Comments on the vote by a Massachusetts official further reveal the tensions
within ANA:
You could look in the audience
and almost tell who was going to vote which way. Because by age and
by the person arriving in scrubs you could see that they had just gotten
off a shift trying to get there for the vote. And the group that was
either totally elderly or clearly coming from a work environment in
which they wore suits or had freedom over their schedule or . . . it
was just a very different . . . when you looked at it you really saw
a class struggle.
While initial attempts at
disaffiliation failed, during the same time frame elections were held
that put the Massachusetts executive board firmly in the hands of those
who favored disaffiliation. After the election, the executive director
was terminated; the director of labor relations was elevated to executive
director; and in the spring of 2001 the Massachusetts Nurses Association
disaffiliated from ANA.
Conclusions
The
pharmacists case provides evidence of why a professional association
moves toward unionization. We believe that survey and interview data demonstrate
the importance of the link between professionalism and collective bargaining.
At both the individual and organizational level, unionization and collective
bargaining are viewed more favorably if they are perceived as means toward
restoring or protecting professional standards.
The
nurses case shows that professional associations that become bargaining
agents, but continue to enroll nonbargaining and management-level members,
can face difficulties in balancing the interests of all groups.
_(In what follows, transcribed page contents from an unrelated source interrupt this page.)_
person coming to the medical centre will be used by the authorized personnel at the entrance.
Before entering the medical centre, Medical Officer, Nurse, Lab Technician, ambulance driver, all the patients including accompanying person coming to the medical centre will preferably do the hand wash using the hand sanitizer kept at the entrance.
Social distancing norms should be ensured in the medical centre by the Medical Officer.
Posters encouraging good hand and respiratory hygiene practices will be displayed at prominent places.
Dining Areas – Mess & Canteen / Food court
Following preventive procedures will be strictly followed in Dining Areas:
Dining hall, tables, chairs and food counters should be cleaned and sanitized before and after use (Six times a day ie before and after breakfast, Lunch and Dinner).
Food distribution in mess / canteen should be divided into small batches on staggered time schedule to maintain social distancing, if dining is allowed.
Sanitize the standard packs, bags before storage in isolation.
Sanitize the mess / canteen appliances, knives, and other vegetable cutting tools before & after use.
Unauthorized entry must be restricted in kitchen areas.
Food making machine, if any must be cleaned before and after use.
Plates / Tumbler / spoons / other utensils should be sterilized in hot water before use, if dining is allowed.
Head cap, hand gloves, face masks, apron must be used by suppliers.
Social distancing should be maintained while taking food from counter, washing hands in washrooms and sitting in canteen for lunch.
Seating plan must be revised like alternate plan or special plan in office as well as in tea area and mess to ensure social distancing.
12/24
If not
handled properly, such conflicts of interest can lead to instability and
eventually the fragmentation of an organization.
Endnotes
1.
The authors thank the following interviewees and respondents for their
help: James Bailke, Teri Evans, Cheryl Johnson, Lucinda Maine, Kay McVay,
Theresa Peaphon, Pat Philbrook, Julie Pinkham, April Shaugnessy, and Susan
Winkler.
2.
Professionalism was measured with the following 6-item scale (alpha =
76): (1) My employer provides me with feedback regarding the quality of
patient care; (2) my work environment is conducive to patient care; (3)
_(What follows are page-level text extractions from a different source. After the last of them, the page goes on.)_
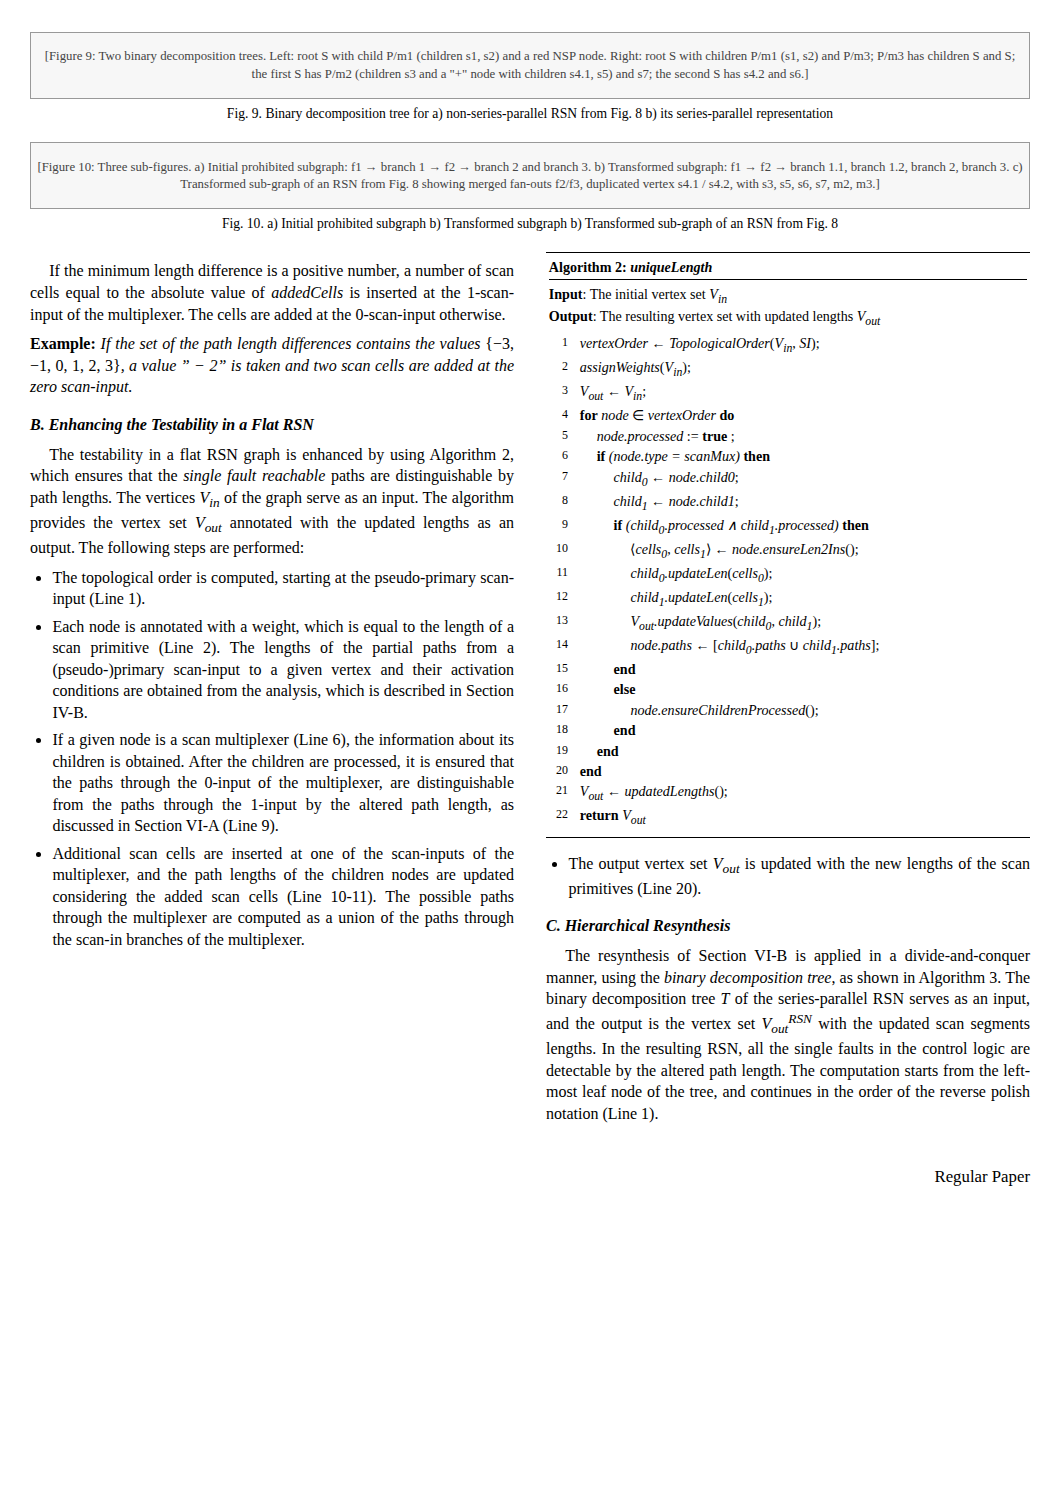[Figure 9: Two binary decomposition trees. Left: root S with child P/m1 (children s1, s2) and a red NSP node. Right: root S with children P/m1 (s1, s2) and P/m3; P/m3 has children S and S; the first S has P/m2 (children s3 and a "+" node with children s4.1, s5) and s7; the second S has s4.2 and s6.]
Fig. 9. Binary decomposition tree for a) non-series-parallel RSN from Fig. 8 b) its series-parallel representation
[Figure 10: Three sub-figures. a) Initial prohibited subgraph: f1 → branch 1 → f2 → branch 2 and branch 3. b) Transformed subgraph: f1 → f2 → branch 1.1, branch 1.2, branch 2, branch 3. c) Transformed sub-graph of an RSN from Fig. 8 showing merged fan-outs f2/f3, duplicated vertex s4.1 / s4.2, with s3, s5, s6, s7, m2, m3.]
Fig. 10. a) Initial prohibited subgraph b) Transformed subgraph b) Transformed sub-graph of an RSN from Fig. 8
If the minimum length difference is a positive number, a number of scan cells equal to the absolute value of addedCells is inserted at the 1-scan-input of the multiplexer. The cells are added at the 0-scan-input otherwise.
Example: If the set of the path length differences contains the values {−3, −1, 0, 1, 2, 3}, a value ” − 2” is taken and two scan cells are added at the zero scan-input.
B. Enhancing the Testability in a Flat RSN
The testability in a flat RSN graph is enhanced by using Algorithm 2, which ensures that the single fault reachable paths are distinguishable by path lengths. The vertices Vin of the graph serve as an input. The algorithm provides the vertex set Vout annotated with the updated lengths as an output. The following steps are performed:
The topological order is computed, starting at the pseudo-primary scan-input (Line 1).
Each node is annotated with a weight, which is equal to the length of a scan primitive (Line 2). The lengths of the partial paths from a (pseudo-)primary scan-input to a given vertex and their activation conditions are obtained from the analysis, which is described in Section IV-B.
If a given node is a scan multiplexer (Line 6), the information about its children is obtained. After the children are processed, it is ensured that the paths through the 0-input of the multiplexer, are distinguishable from the paths through the 1-input by the altered path length, as discussed in Section VI-A (Line 9).
Additional scan cells are inserted at one of the scan-inputs of the multiplexer, and the path lengths of the children nodes are updated considering the added scan cells (Line 10-11). The possible paths through the multiplexer are computed as a union of the paths through the scan-in branches of the multiplexer.
Algorithm 2: uniqueLength
Input: The initial vertex set Vin
Output: The resulting vertex set with updated lengths Vout
vertexOrder ← TopologicalOrder(Vin, SI);
assignWeights(Vin);
Vout ← Vin;
for node ∈ vertexOrder do
node.processed := true ;
if (node.type = scanMux) then
child0 ← node.child0;
child1 ← node.child1;
if (child0.processed ∧ child1.processed) then
⟨cells0, cells1⟩ ← node.ensureLen2Ins();
child0.updateLen(cells0);
child1.updateLen(cells1);
Vout.updateValues(child0, child1);
node.paths ← [child0.paths ∪ child1.paths];
end
else
node.ensureChildrenProcessed();
end
end
end
Vout ← updatedLengths();
return Vout
The output vertex set Vout is updated with the new lengths of the scan primitives (Line 20).
C. Hierarchical Resynthesis
The resynthesis of Section VI-B is applied in a divide-and-conquer manner, using the binary decomposition tree, as shown in Algorithm 3. The binary decomposition tree T of the series-parallel RSN serves as an input, and the output is the vertex set VoutRSN with the updated scan segments lengths. In the resulting RSN, all the single faults in the control logic are detectable by the altered path length. The computation starts from the left-most leaf node of the tree, and continues in the order of the reverse polish notation (Line 1).
Regular Paper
I am rewarded for the quality of work I do; (4) I am encouraged by my
employer to attend educational seminars or professional association meetings
for professional development purposes; (5) I have time to keep up with
the clinical knowledge and practice issues; and (6) I feel pressure from
my employer to make unethical/illegal decisions (reversed coded). In responding
to these items, participants were asked: Consider your current primary
work locale, to what extent do you agree or disagree with each statement?
3.
Union instrumentality-professionalism was measured with the following
6-item scale (alpha = .88): (1) The amount of training available for staff
. . . ; (2) the demands my work organization puts on pharmacists . . .;
(3) the workload (number of prescriptions filled per hour) . . .; (4)
the quality of patient care . . .; (5) the amount of time spent on patient
assessment and counseling . . .; (6) my dispensing error rate. . . . Participants
were asked to complete the preceding sentences with statements ranging
from 1 = would get much worse, to 5 = would get much better, after they
were instructed to Assume that your present employment site becomes
unionized. Indicate how you would complete the following sentences. .
.
4.
However, an organization called the Pennsylvania Association of Staff
Nurses and Allied Professionals (PASNAP) is composed of units that disaffiliated,
on a unit-by-unit basis, from the ANA in the early 1990s.